• [Excerpt provided]:
start
Note on string encodings: When discussing this PEP in the context
of Python 3.0, it is assumed that all strings are unicode strings,
and that the use of the word 'string' in the context of this
document will generally refer to a Python 3.0 string, which is
the same as Python 2.x unicode object.
In the context of Python 2.x, the use of the word 'string' in this
document refers to an object which may either be a regular string
or a unicode object. All of the function call interfaces
described in this PEP can be used for both strings and unicode
objects, and in all cases there is sufficient information
to be able to properly deduce the output string type (in
other words, there is no need for two separate APIs).
In all cases, the type of the format string dominates - that
is, the result of the conversion will always result in an object
that contains the same representation of characters as the
input format string.
String Methods
The built-in string class (and also the unicode class in 2.6) will
gain a new method, 'format', which takes an arbitrary number of
positional and keyword arguments:
"The story of {0}, {1}, and {c}".format(a, b, c=d)
Within a format string, each positional argument is identified
with a number, starting from zero, so in the above example, 'a' is
argument 0 and 'b' is argument 1. Each keyword argument is
identified by its keyword name, so in the above example, 'c' is
used to refer to the third argument.
Format Strings
Format strings consist of intermingled character data and markup.
Character data is data which is transferred unchanged from the
format string to the output string; markup is not transferred from
the format string directly to the output, but instead is used to
define 'replacement fields' that describes to the format engine
what should be placed in the output string in the place of the
markup.
Brace characters ('curly braces') are used to indicate a
replacement field within the string:
"My name is {0}".format('Fred')
The result of this is the string:
"My name is Fred"
Braces can be escaped by doubling:
"My name is {0} :-{{}}".format('Fred')
Which would produce:
"My name is Fred :-{}"
The element within the braces is called a 'field'. Fields consist
of a 'field name', which can either be simple or compound, and an
optional 'conversion specifier'.
Simple and Compound Field Names
Simple field names are either names or numbers. If numbers, they
must be valid base-10 integers; if names, they must be valid
Python identifiers. A number is used to identify a positional
argument, while a name is used to identify a keyword argument.
A compound field name is a combination of multiple simple field
names in an expression:
"My name is {0.name}".format(file('out.txt'))
This example shows the use of the 'getattr' or 'dot' operator
in a field expression. The dot operator allows an attribute of
an input value to be specified as the field value.
The types of expressions that can be used in a compound name
have been deliberately limited in order to prevent potential
security exploits resulting from the ability to place arbitrary
Python expressions inside of strings. Only two operators are
supported, the '.' (getattr) operator, and the '[]' (getitem)
end
In the excerpt on Python format strings, translate the sentence "Simple field names are either names or numbers." into Spanish.

• [Collected data]:
start
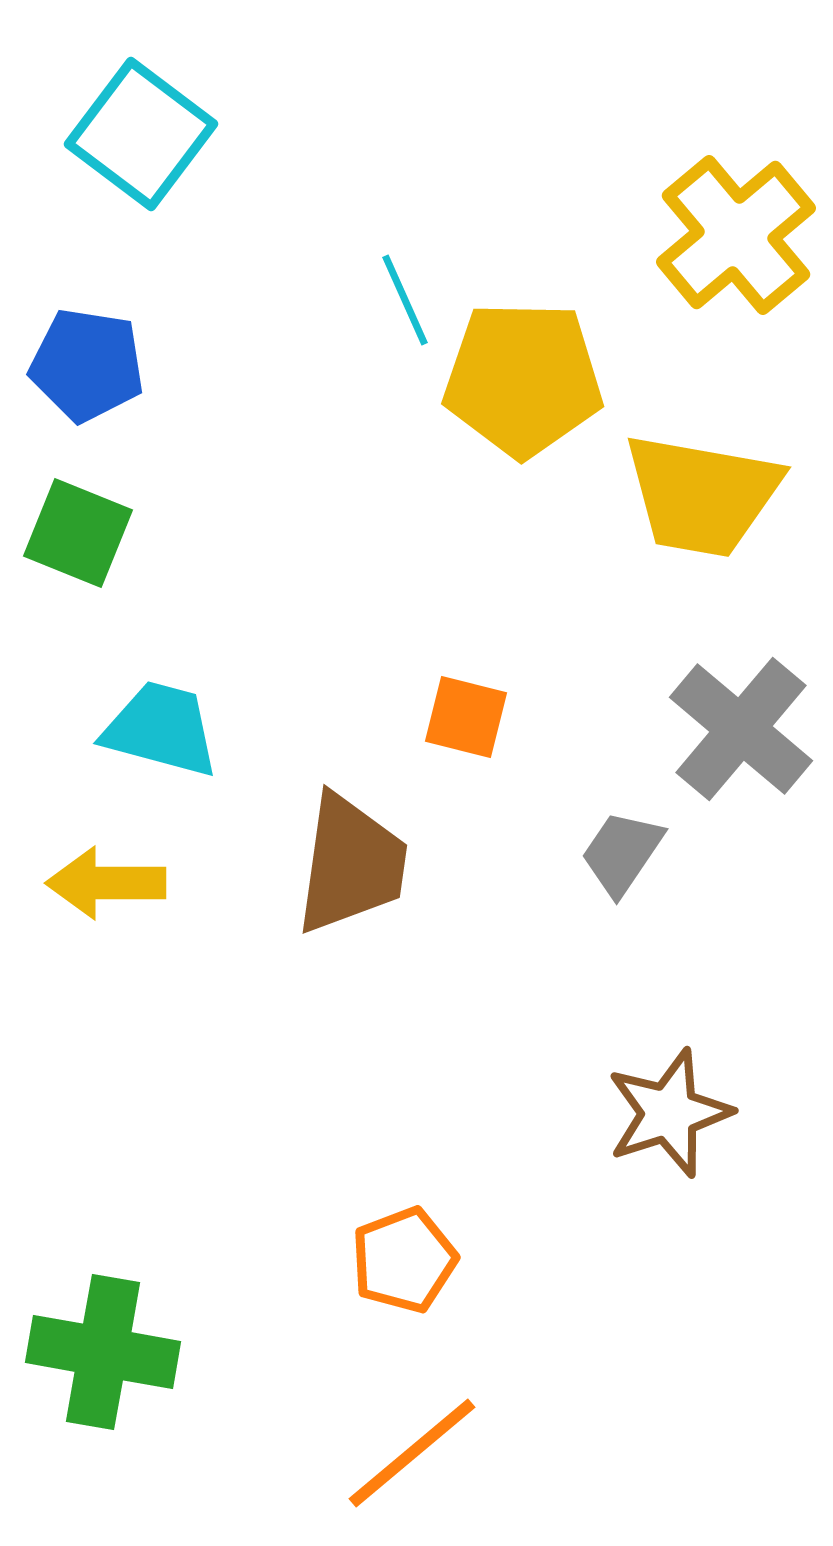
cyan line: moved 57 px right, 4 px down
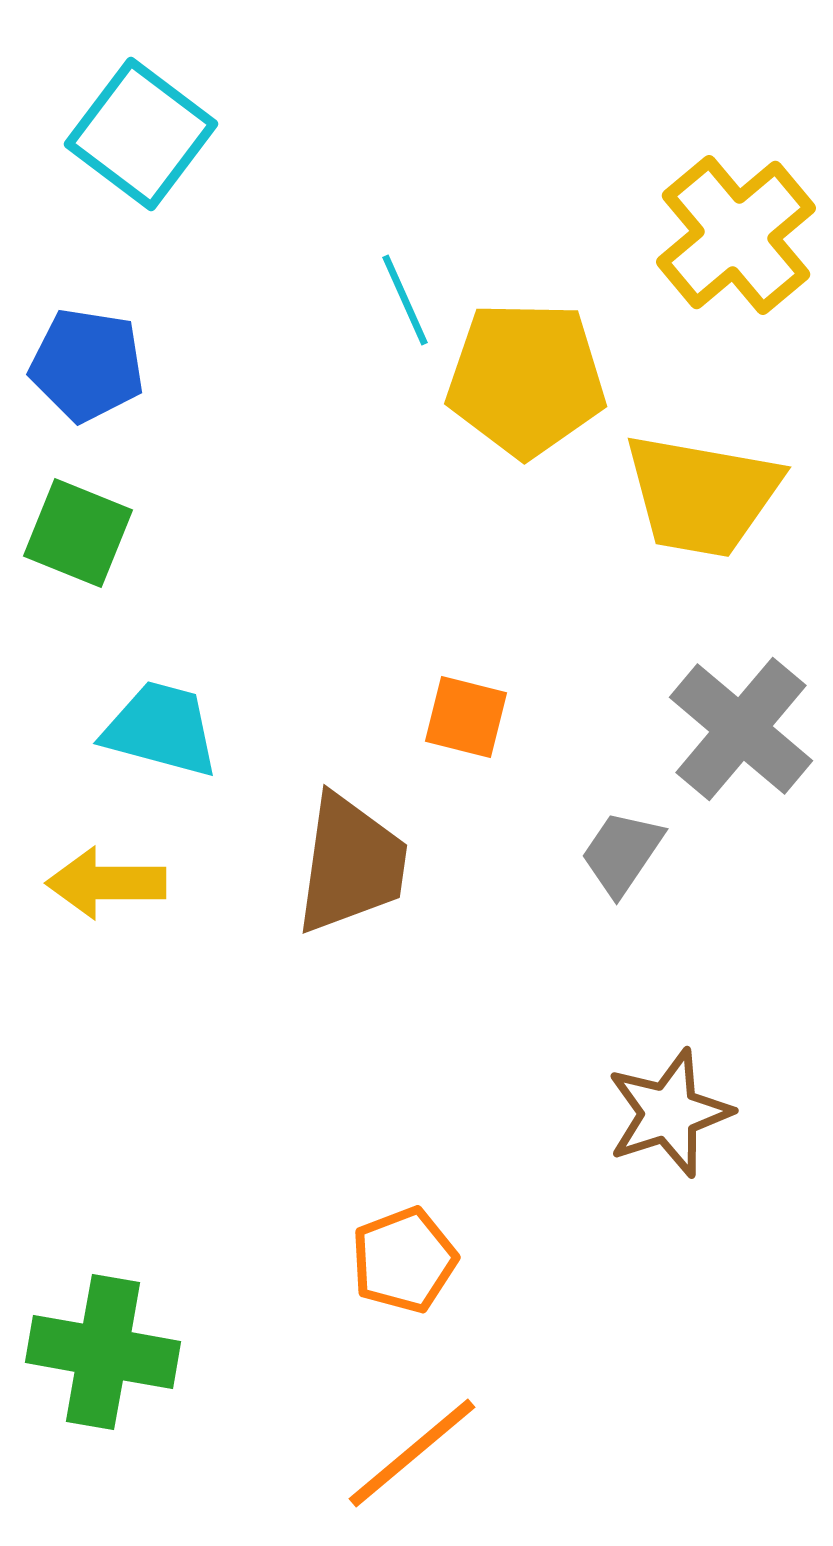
yellow pentagon: moved 3 px right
end
• [Solution to the exercise]:
Los nombres de campo simples son nombres o números.